The supply of affordable homes for ownership is of concern to policy makers and politicians but the main responses continue to centre on schemes relying on conventional approaches – witness the Morrison Government’s new policy on mortgage insurance concessions for those with low deposits seeking loans from private banks. Taxation changes are often put forward to help with access including removing stamp duties on house purchase. There is not much effort on direct public mechanisms to augment housing supply for affordable home ownership.
Need to change direction for equitable housing policies
What to do? It is pretty clear that continuing to do what we do now needs to change and fairly dramatically. It is one of the tragedies of this era that the longer we leave changing tack, the more difficult the problems become. This is especially so in the area of housing policy because of the long lead times and inherently incremental nature of change in the housing system. Establishing flows of finance and institutions for new housing supply are difficult enough. Restoring better balance between public and private interests, and direct supply and indirect demand management in national housing policy would take even greater effort.

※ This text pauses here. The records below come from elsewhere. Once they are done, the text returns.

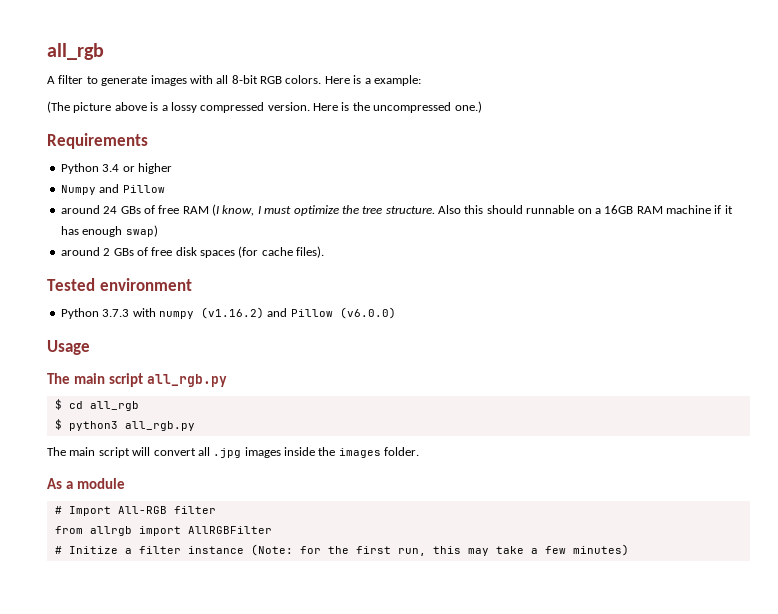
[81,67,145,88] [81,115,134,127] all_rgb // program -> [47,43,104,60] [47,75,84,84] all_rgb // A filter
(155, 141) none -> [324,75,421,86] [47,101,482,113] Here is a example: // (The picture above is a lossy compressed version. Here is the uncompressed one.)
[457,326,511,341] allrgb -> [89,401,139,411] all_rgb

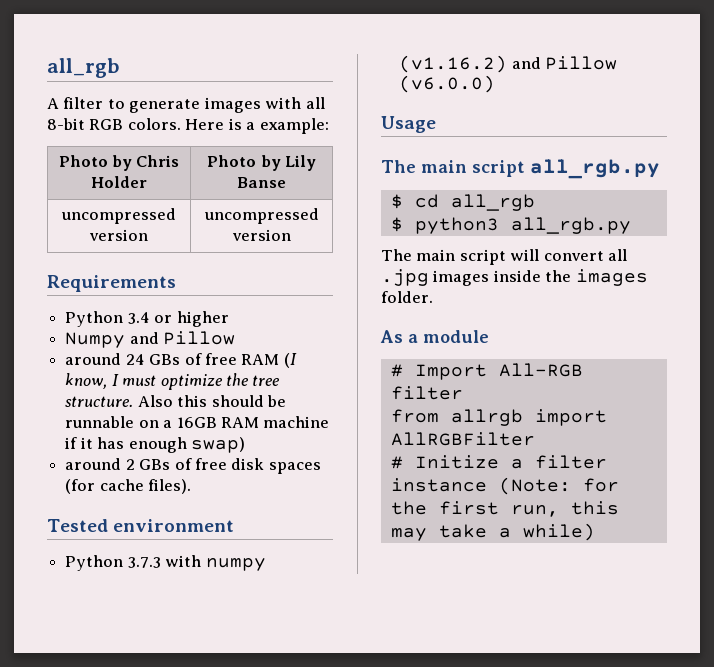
[47,101,482,113] // (The picture above is a lossy compressed version. Here is the uncompressed one.) -> [58,155,180,171] [91,176,147,188] [207,155,316,171] [237,177,286,188] [61,208,176,224] [89,229,148,241] [203,208,319,224] [231,229,291,241] // Photo by Chris Holder | Photo by Lily Banse // uncompressed version | uncompressed version
(523, 209) none -> [266,395,286,407] be
[544,544,629,556] few minutes) -> [522,523,595,541] while)

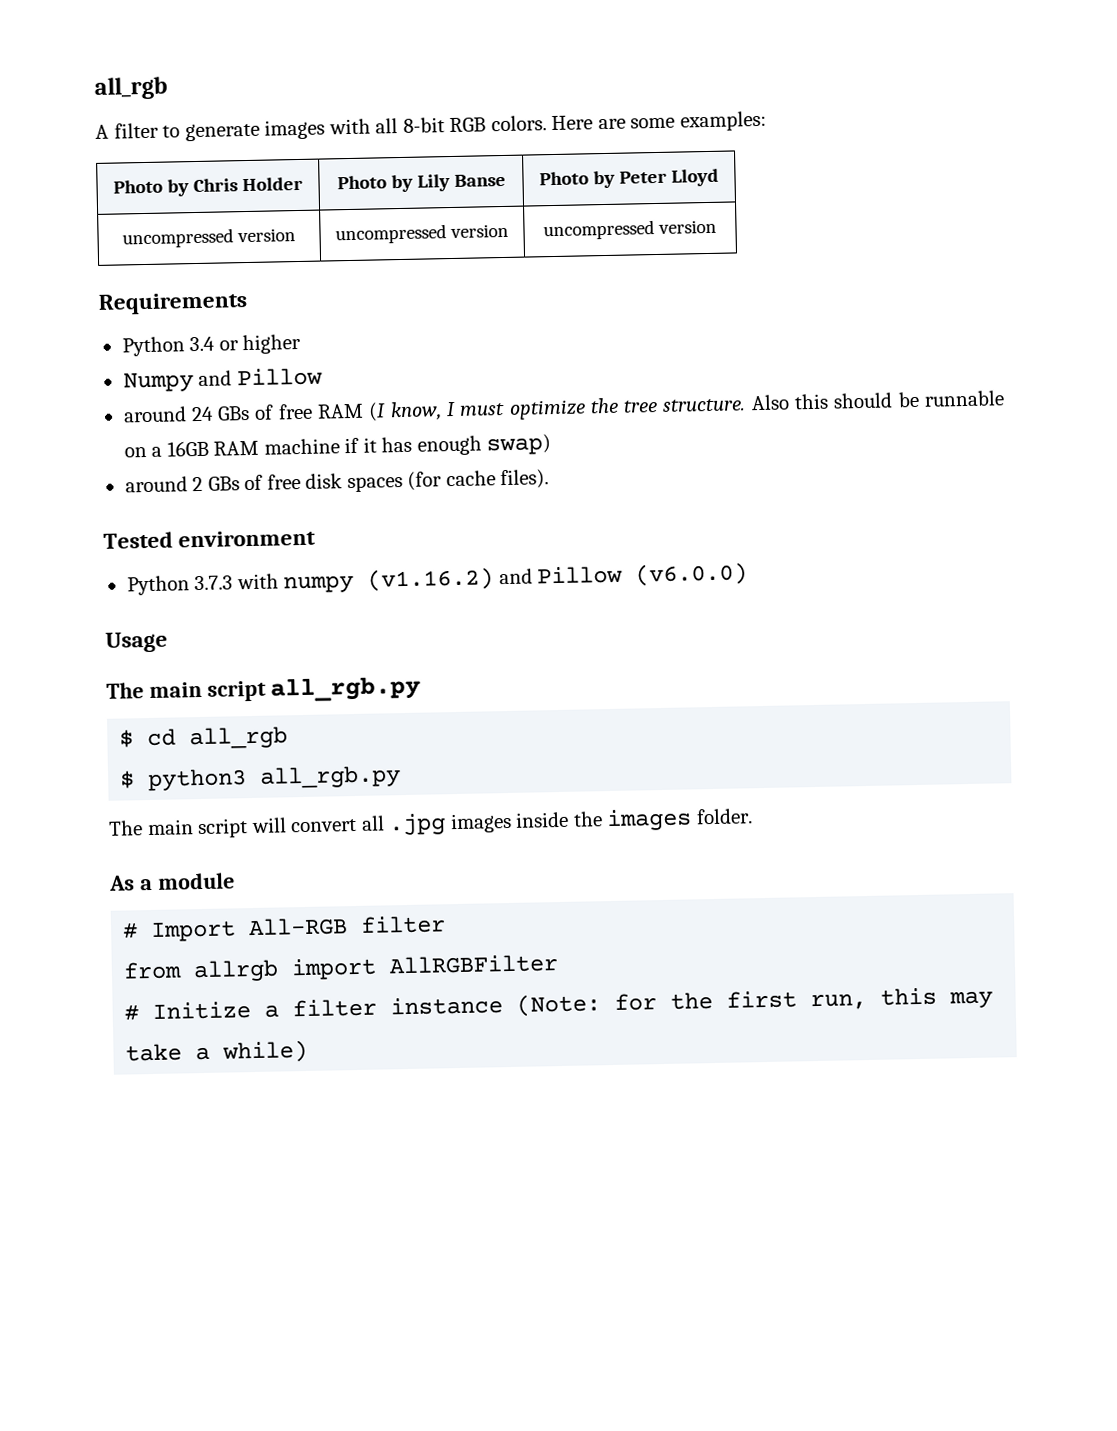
[228,118,329,134] is a example: -> [597,110,767,132] are some examples:
[61,208,176,224] [89,229,148,241] [203,208,319,224] [231,229,291,241] // uncompressed version | uncompressed version -> [539,168,719,189] [122,228,296,249] [335,223,509,245] [543,219,717,241] | Photo by Peter Lloyd // uncompressed version | uncompressed version | uncompressed version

Neoliberal free market and communitarian precepts continue to crowd out the social democratic case for direct public activity and institution building in this as in other areas of Australian public policy. This is not to say that communitarian principles are incompatible with social democratic ones, just that not much effort is being made to bring the ambition of the latter to bear on the social and community housing mission.
Beyond these problems, the questions of how resolution of housing needs links to urban and environmental policy are also large. New housing supply at the scale required will mean continuing growth in both established and new urban areas with all the consequences for urban planning, infrastructure, and the proper integration of employment, transport and services while respecting environmental limits.
The dilemmas are great while the case for changes in the direction of housing policy can’t be avoided for much longer.